In the proposed study, the FDA plans to interview 500 consumers and 500 healthcare providers, including doctors, nurses, and physician assistants in the drug name test. The agency will use five fictitious name suggestions created by a linguist that include neutral sounding drug names such as Zerpexin, while some will be an “extreme, explicitly suggestive” name such as CureFlux.
Participants will answer questions before and after they are told what the drug is intended to treat to determine whether drug names which overstate the efficacy affects consumer perception. The interviews will be conducted by the Office of Prescription Drug Promotion (OPDP) and is reportedly the first empirical study of its kind.
The announcement of the study comes just months after the FDA issued a new Best Practices in Developing Proprietary Names for Human Prescription Drug Products guidance in December 2020. The guidance was offered in an effort to minimize name-related medication errors which have resulted in several safety advisories after patients were given incorrect medications, which could pose serious and potentially life threatening health consequences.

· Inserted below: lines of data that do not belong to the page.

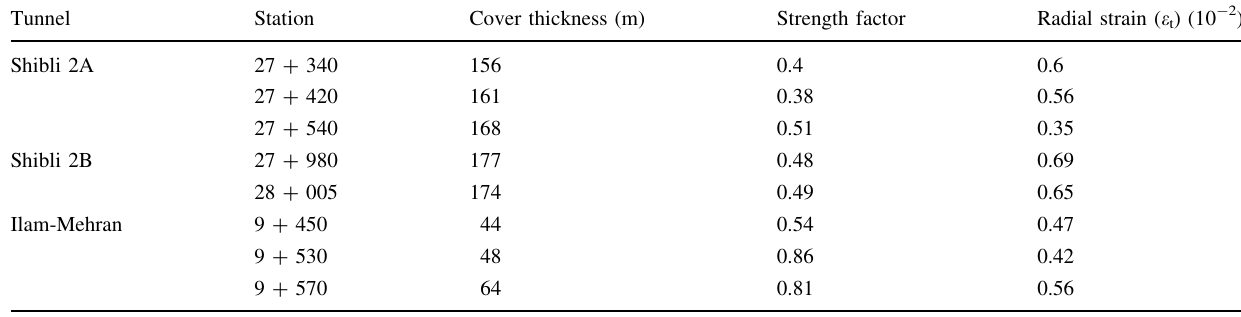
Table 5 Tunnel radial strain and strength factor Tunnel Station Cover thickness (m) Strength factor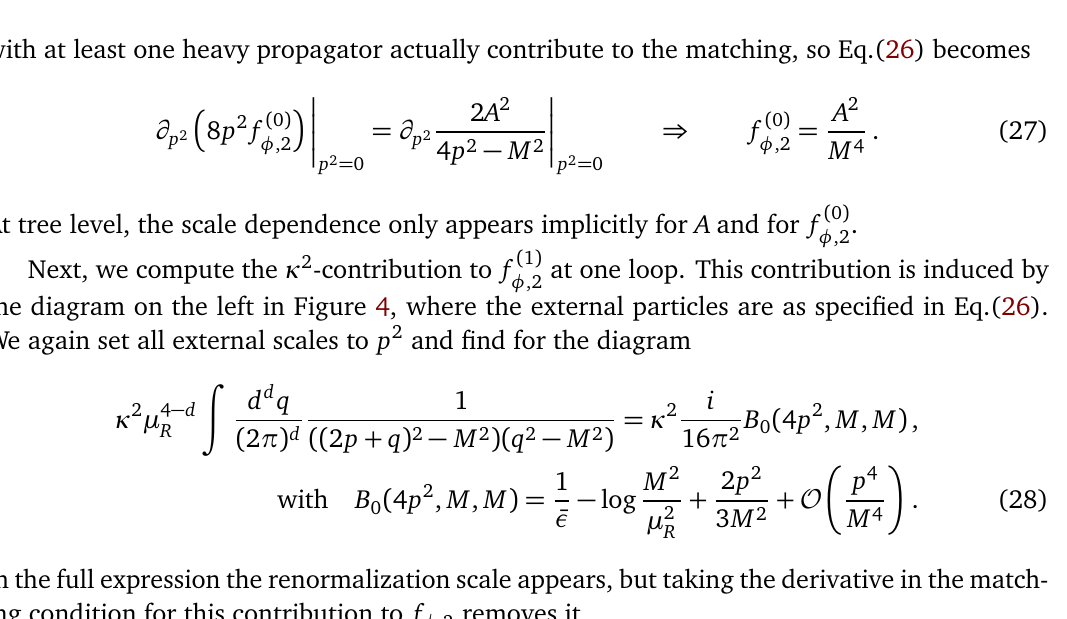
Figure 4: Feynman diagrams contributing to f contribution. Right: Diagram yielding a A 2 λ corresponds to the Higgs field, whereas the solid line corresponds to the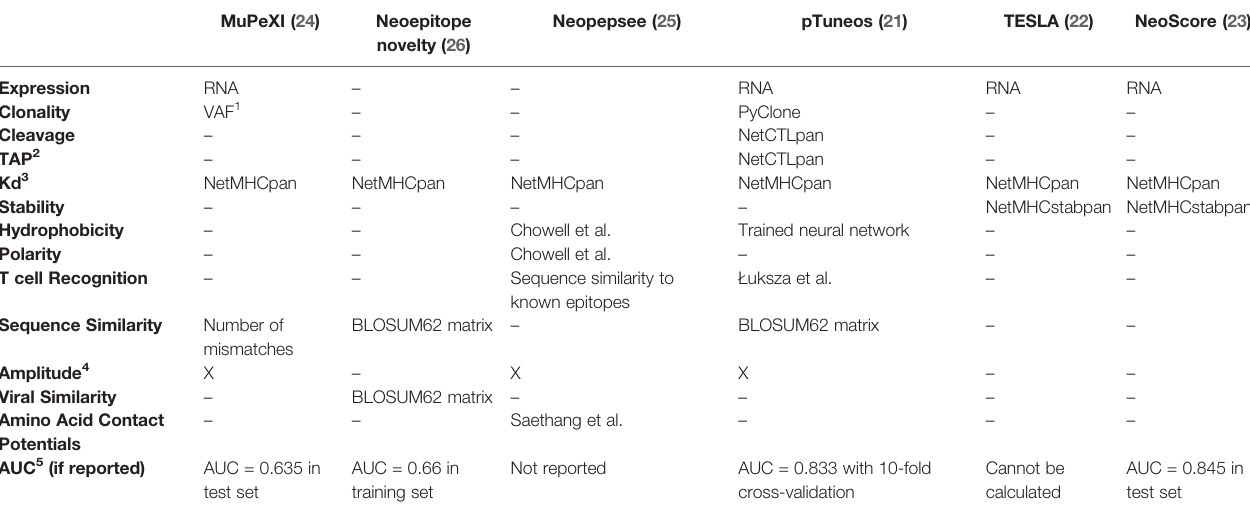
TABLE 4 | Summary of MHC class I-restricted neoantigen prioritization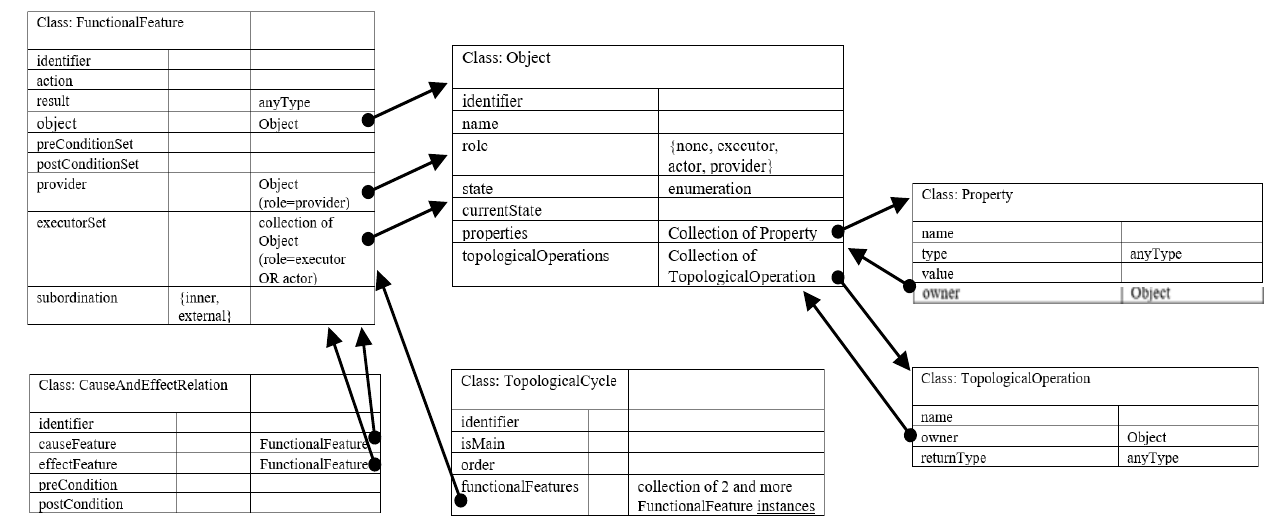
Fig. 2. The schema of the frame system.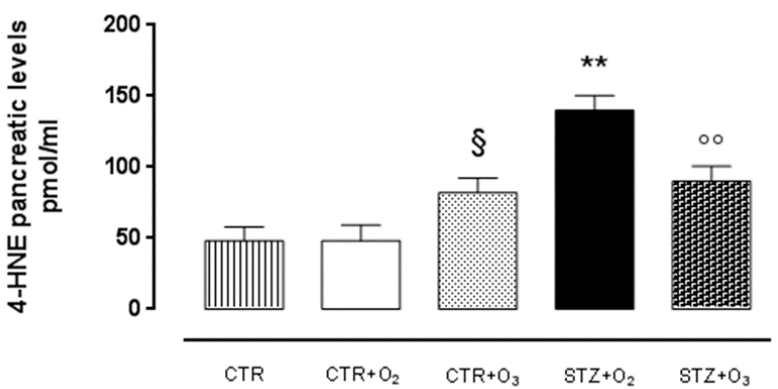
Figure 2. 4-HNE pancreatic levels. ELISA test results of 4-HNE pancreatic levels (pmol/mL ± s.e.m.), after one week of STZ: ozone-treated STZ rats show a significant reduction in pancreatic 4-HNE levels compared to O 2 -treated STZ rats ( p < 0.01). CTR = saline-treated rats; CTR + O 2 = oxygen-treated rats; CTR + O 3 = ozone-treated rats; STZ + O 2 = oxygen-treated STZ rats; STZ + O 3 = ozone-treated STZ rats. Results are the mean ± s.e.m. of five experiments. § p < 0.05 vs. CTR + O 2 ; ** p < 0.01 vs. CTR + O 3 ; °° p < 0.01 vs. STZ + O 2 .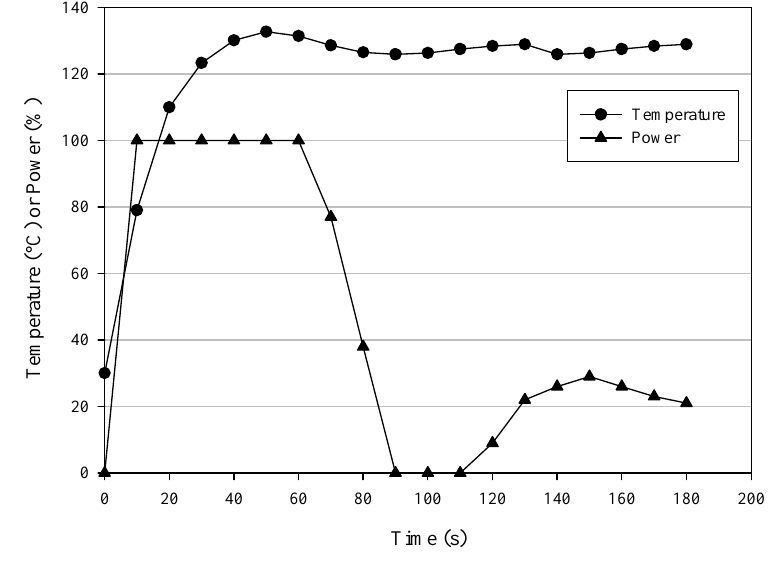
Figure 2. Graph of temperature and power % vs time for the synthesis of pyrazole a following MW2 synthetic approach under the entry F (Table 2) operative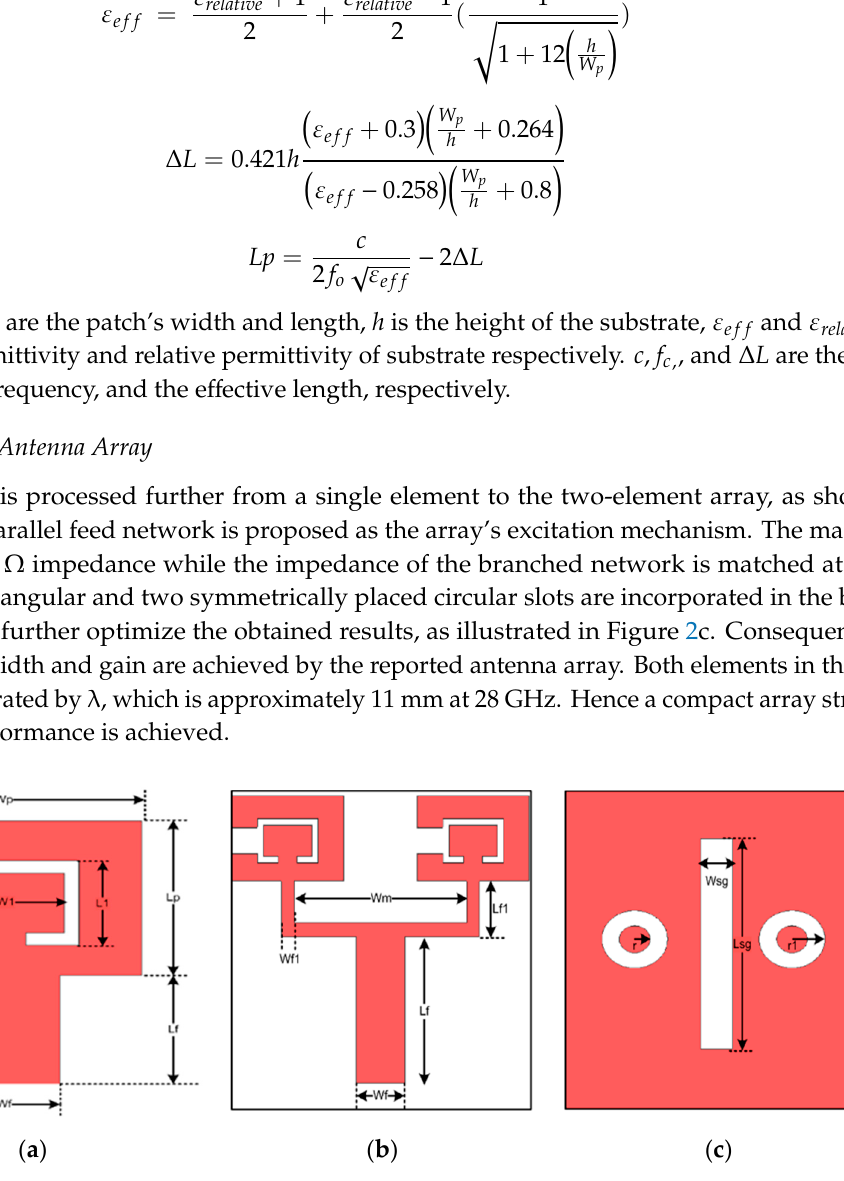
Figure 2. Proposed antenna geometry ( a ) Single element ( b ) Top layer of array antenna ( c ) Bottom layer.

When approving names, the FDA creates a list of names that could be confused with the proposed drug. During the process the FDA reviews spelling, pronunciation in different accents and how the name will appear written by hand in different handwriting samples. More than 22 pages are written on guidelines for drug name approval.
More than 400 proposed drug names are reviewed every year. The FDA rejects about one-third of them, typically due to concerns they will confuse consumers. Generic drug names are monitored by the U.S. Adopted names Council.
Renewed attention has been focused on drug names in recent years, after a few situations where confusing names resulted in medication mistakes that exposed consumers to serious health risks.
In 2011, the FDA warned about the risk of confusion between the Parkinson’s disease drug Requip and the antipsychotic medication Risperdal, following more than 226 reports of problems where individuals took the wrong drug, including at least five cases that resulted in patients being hospitalized.
The FDA approved a name change for the heartburn drug Kapidex in 2010, after receiving reports of pharmacists confusing it with other drugs, such as the prostate cancer drug Casodex or the morphine-based pain killer Kadian.